Input material>
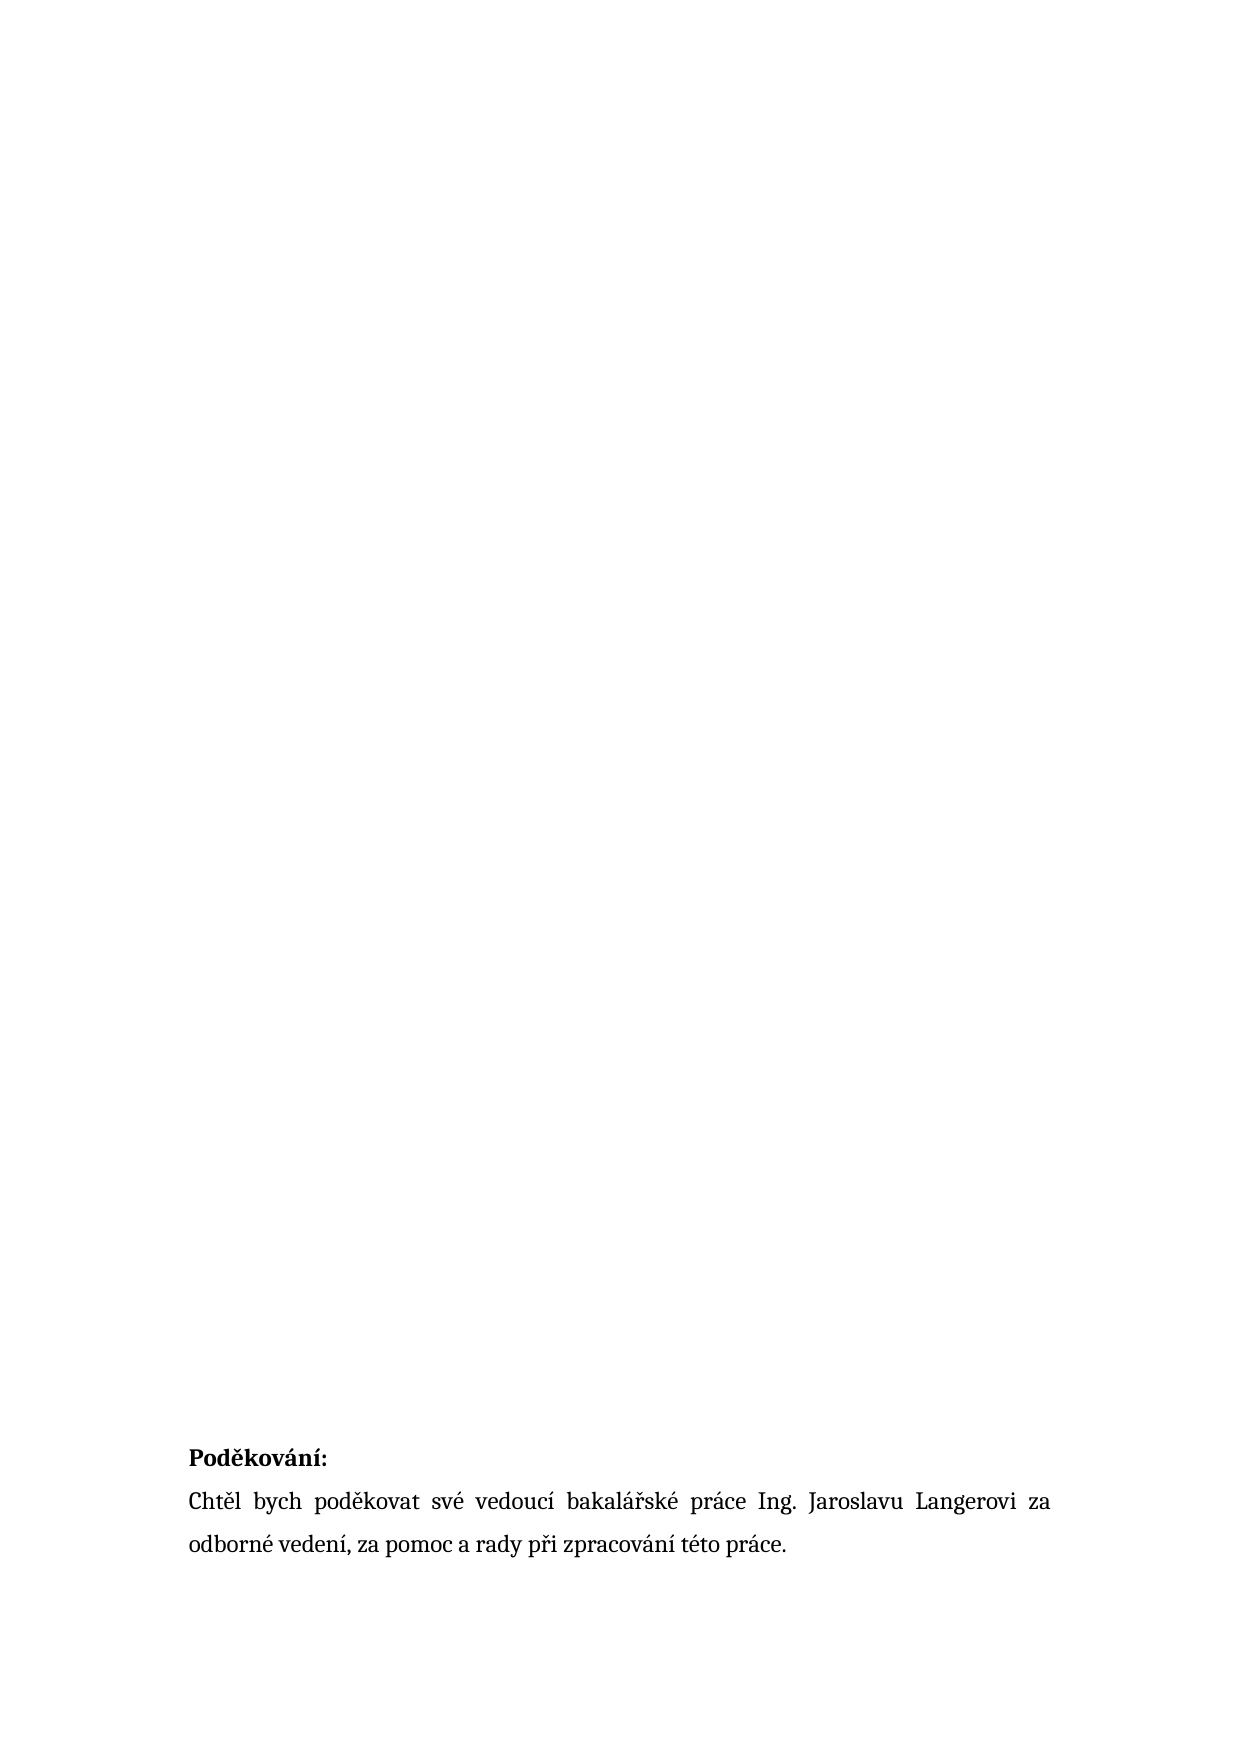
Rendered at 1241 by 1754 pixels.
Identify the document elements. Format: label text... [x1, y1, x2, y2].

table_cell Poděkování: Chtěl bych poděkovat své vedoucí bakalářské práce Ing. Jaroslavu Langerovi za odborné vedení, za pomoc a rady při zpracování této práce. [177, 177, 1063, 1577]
---
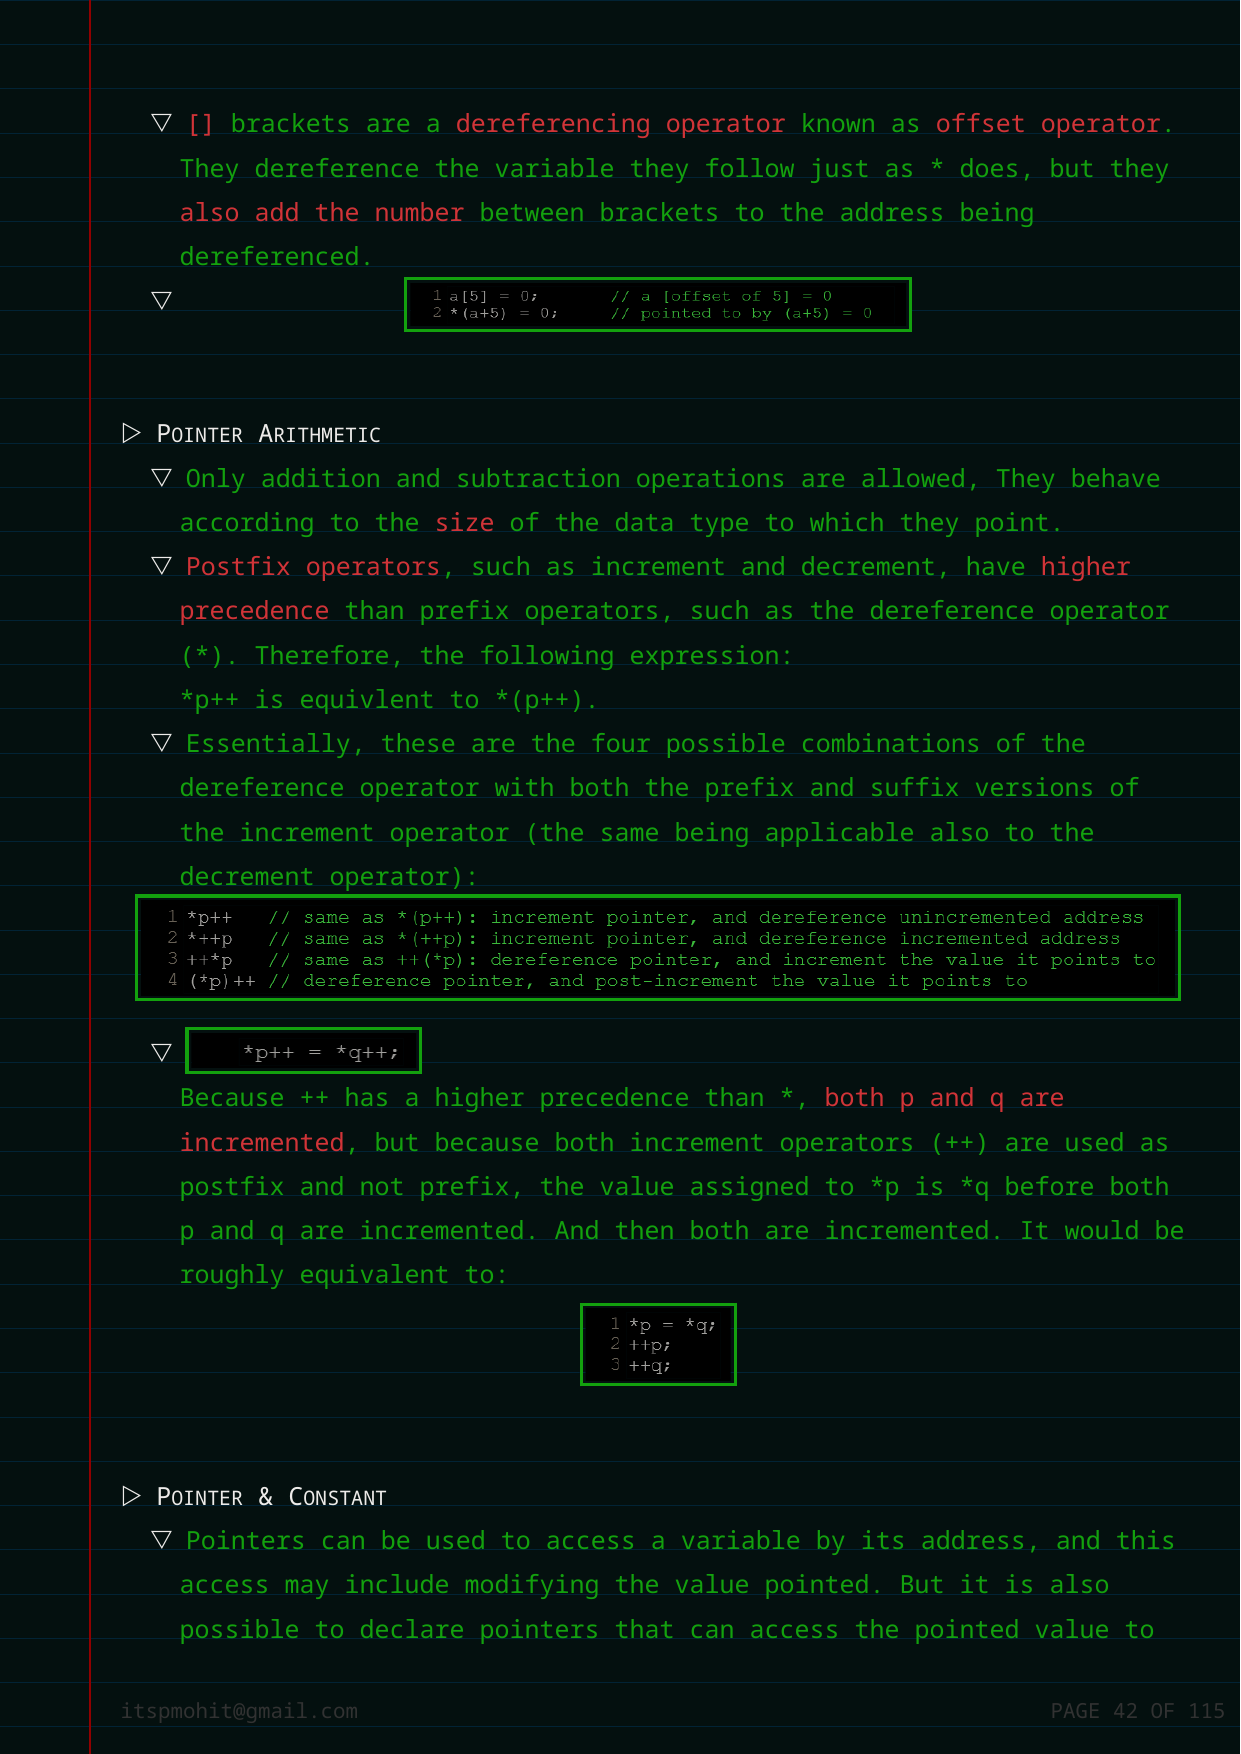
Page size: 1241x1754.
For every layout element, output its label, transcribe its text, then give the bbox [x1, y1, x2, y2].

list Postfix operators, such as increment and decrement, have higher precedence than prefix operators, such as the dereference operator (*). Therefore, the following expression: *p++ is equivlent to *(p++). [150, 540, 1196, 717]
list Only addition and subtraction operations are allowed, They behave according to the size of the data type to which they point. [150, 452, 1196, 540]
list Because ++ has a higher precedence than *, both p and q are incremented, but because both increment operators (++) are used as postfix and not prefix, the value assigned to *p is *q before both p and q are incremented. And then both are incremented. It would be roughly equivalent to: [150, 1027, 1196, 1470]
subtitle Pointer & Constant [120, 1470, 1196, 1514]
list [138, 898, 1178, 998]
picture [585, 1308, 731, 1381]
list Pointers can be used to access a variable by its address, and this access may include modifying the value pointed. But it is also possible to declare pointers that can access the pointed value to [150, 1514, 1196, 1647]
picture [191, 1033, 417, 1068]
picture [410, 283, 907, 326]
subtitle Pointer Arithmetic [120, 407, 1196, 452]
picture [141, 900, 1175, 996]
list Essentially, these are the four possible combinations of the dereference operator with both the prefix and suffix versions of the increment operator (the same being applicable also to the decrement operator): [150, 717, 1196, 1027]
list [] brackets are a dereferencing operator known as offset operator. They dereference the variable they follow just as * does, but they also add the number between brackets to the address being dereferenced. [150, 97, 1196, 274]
...
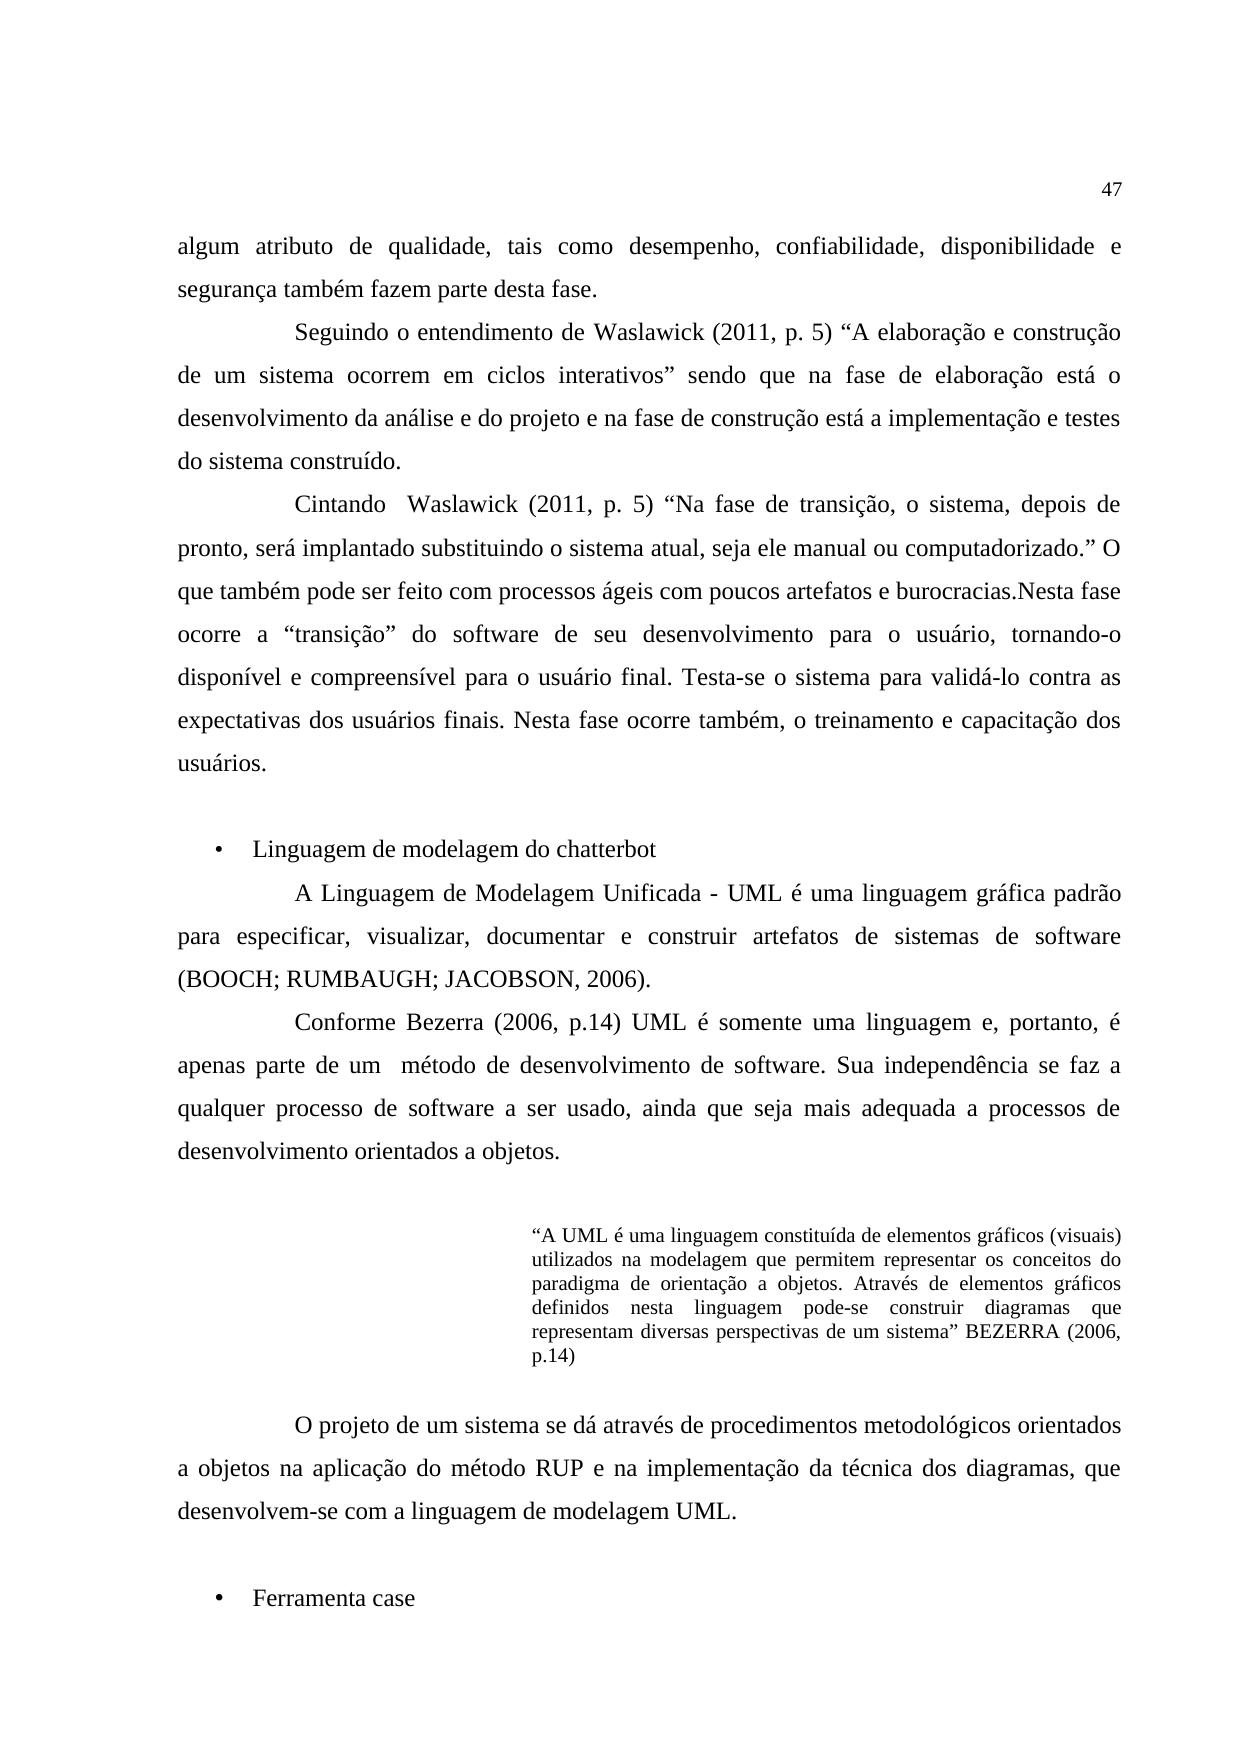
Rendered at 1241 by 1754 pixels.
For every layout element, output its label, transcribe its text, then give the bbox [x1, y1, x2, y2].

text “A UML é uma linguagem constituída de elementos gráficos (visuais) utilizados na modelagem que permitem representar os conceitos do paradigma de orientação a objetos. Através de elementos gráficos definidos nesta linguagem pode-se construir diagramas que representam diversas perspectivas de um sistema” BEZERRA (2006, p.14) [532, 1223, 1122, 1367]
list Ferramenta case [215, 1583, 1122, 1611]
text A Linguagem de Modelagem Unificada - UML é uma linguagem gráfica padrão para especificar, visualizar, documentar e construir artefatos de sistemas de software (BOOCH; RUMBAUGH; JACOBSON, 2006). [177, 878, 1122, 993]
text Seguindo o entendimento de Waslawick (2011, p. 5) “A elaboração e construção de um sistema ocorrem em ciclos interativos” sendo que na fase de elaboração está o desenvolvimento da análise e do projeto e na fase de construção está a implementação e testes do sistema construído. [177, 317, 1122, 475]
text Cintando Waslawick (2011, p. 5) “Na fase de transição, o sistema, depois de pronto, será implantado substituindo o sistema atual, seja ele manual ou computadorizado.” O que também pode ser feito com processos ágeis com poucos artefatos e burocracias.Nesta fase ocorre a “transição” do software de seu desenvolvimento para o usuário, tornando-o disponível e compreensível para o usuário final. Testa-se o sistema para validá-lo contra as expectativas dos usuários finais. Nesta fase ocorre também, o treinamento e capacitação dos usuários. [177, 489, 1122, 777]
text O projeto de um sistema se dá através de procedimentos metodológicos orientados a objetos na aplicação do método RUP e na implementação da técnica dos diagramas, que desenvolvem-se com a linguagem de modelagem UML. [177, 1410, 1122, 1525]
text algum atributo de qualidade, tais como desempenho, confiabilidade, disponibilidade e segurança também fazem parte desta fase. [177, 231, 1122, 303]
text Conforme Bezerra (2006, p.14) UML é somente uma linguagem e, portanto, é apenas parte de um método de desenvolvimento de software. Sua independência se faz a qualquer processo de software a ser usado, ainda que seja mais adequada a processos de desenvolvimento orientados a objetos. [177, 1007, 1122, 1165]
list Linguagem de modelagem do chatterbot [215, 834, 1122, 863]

Given task> How many lines of the records above contain the word "picture"? Reply with the number alone.

Answer to this problem> 4